Die Weimarer Verfassung stattete das Amt des Reichspräsidenten mit einer Reihe wichtiger Befugnisse aus. Der Reichspräsident konnte nach Artikel 48 aktiv in die Gesetzgebung eingreifen, indem er Notverordnungen erließ. Artikel 25 gab ihm das Recht, den Reichstag vorzeitig aufzulösen. Das Recht zur Ernennung und Entlassung des Reichskanzlers zählte ebenfalls zu seinen Befugnissen. Überdies hatte der Reichspräsident nach Artikel 47 den militärischen Oberbefehl. Mit diesen Rechten konnte der Reichspräsident eine „Diktatur auf Zeit“ einführen. Die Amtszeit betrug sieben Jahre, mehrfache Wiederwahl war möglich. Das Mindestalter des Reichspräsidenten belief sich auf 35 Jahre. Gewählt wurde er gemäß Artikel 41 „vom ganzen deutschen Volke“. Genauere Ausführungen zur Wahl fanden sich im „Gesetz über die Wahl des Reichspräsidenten“ vom 4. Mai 1920.[1] Es sah die allgemeine, gleiche, unmittelbare und geheime Wahl vor. Im ersten Wahlgang war die absolute Mehrheit nötig, im zweiten reichte die relative Stimmenmehrheit. Für den zweiten Wahlgang konnten neue Kandidaten aufgestellt werden.[2]

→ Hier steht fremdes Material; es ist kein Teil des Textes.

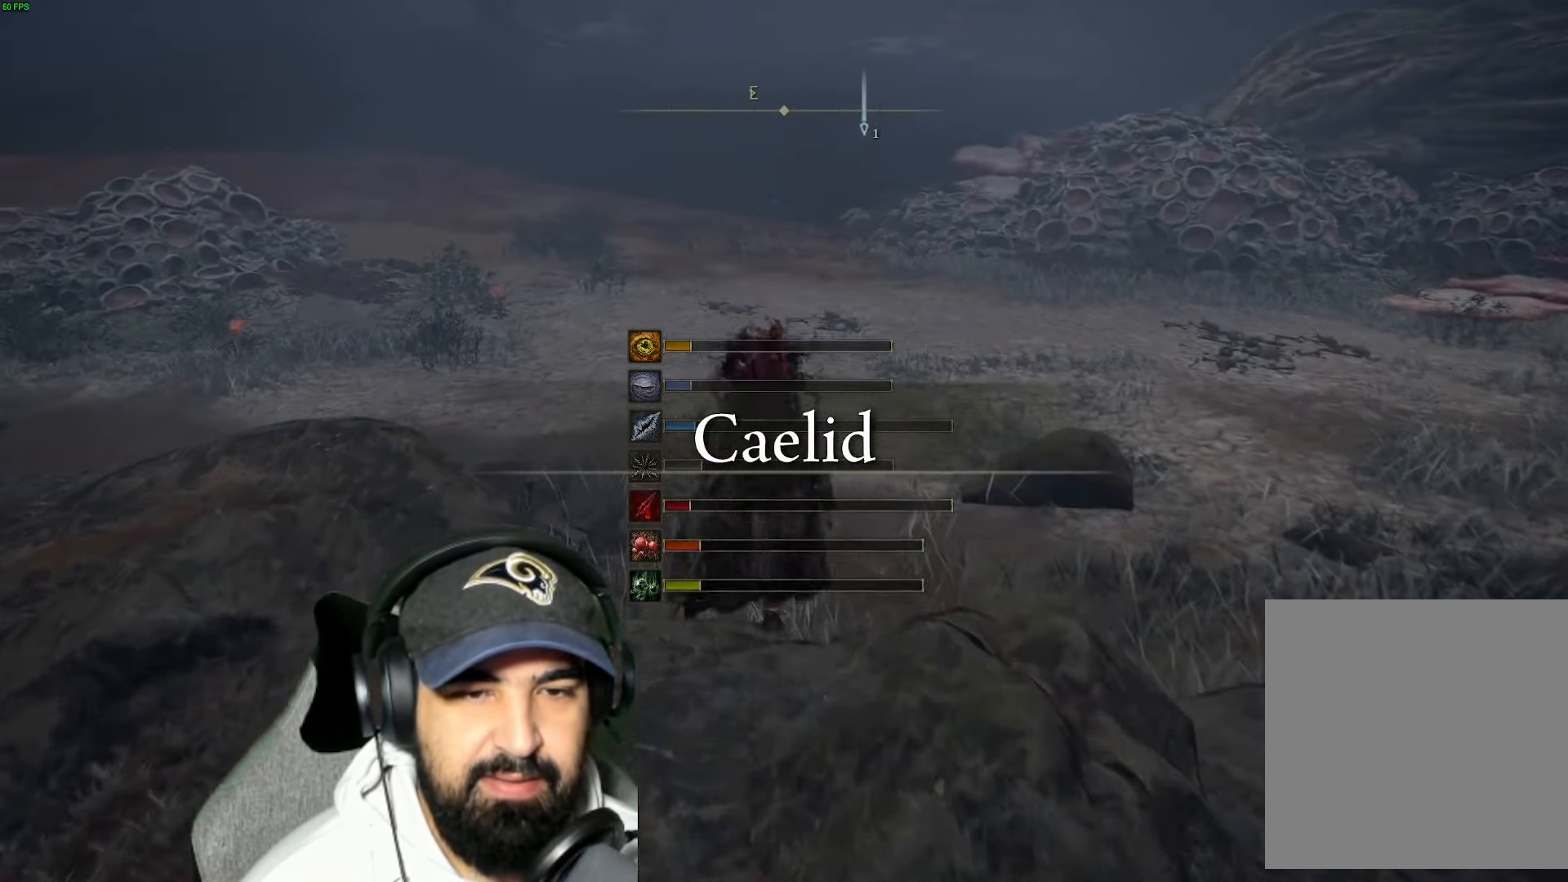
{"buttons": [], "left_stick": "up", "right_stick": "center", "events": [[350, "DPAD_LEFT", "down"], [467, "DPAD_LEFT", "up"]]}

Nach dem Tod Eberts, der nicht direkt vom Volk gewählt worden war, sondern von der Weimarer Nationalversammlung, erwog die Reichsregierung zunächst, ob Reichskanzler Hans Luther das Amt des Reichspräsidenten bis zur Reichspräsidentenwahl vertretungshalber mit übernehmen sollte. Dieser Gedanke wurde jedoch rasch verworfen.[3] Stattdessen wurde mit dem „Gesetz über die Stellvertretung des Reichspräsidenten“ vom 10. März 1925[4] der Präsident des Reichsgerichts, Walter Simons, dazu bestimmt, das höchste Staatsamt bis zur Wahl eines regulären Nachfolgers kommissarisch auszuüben.[5]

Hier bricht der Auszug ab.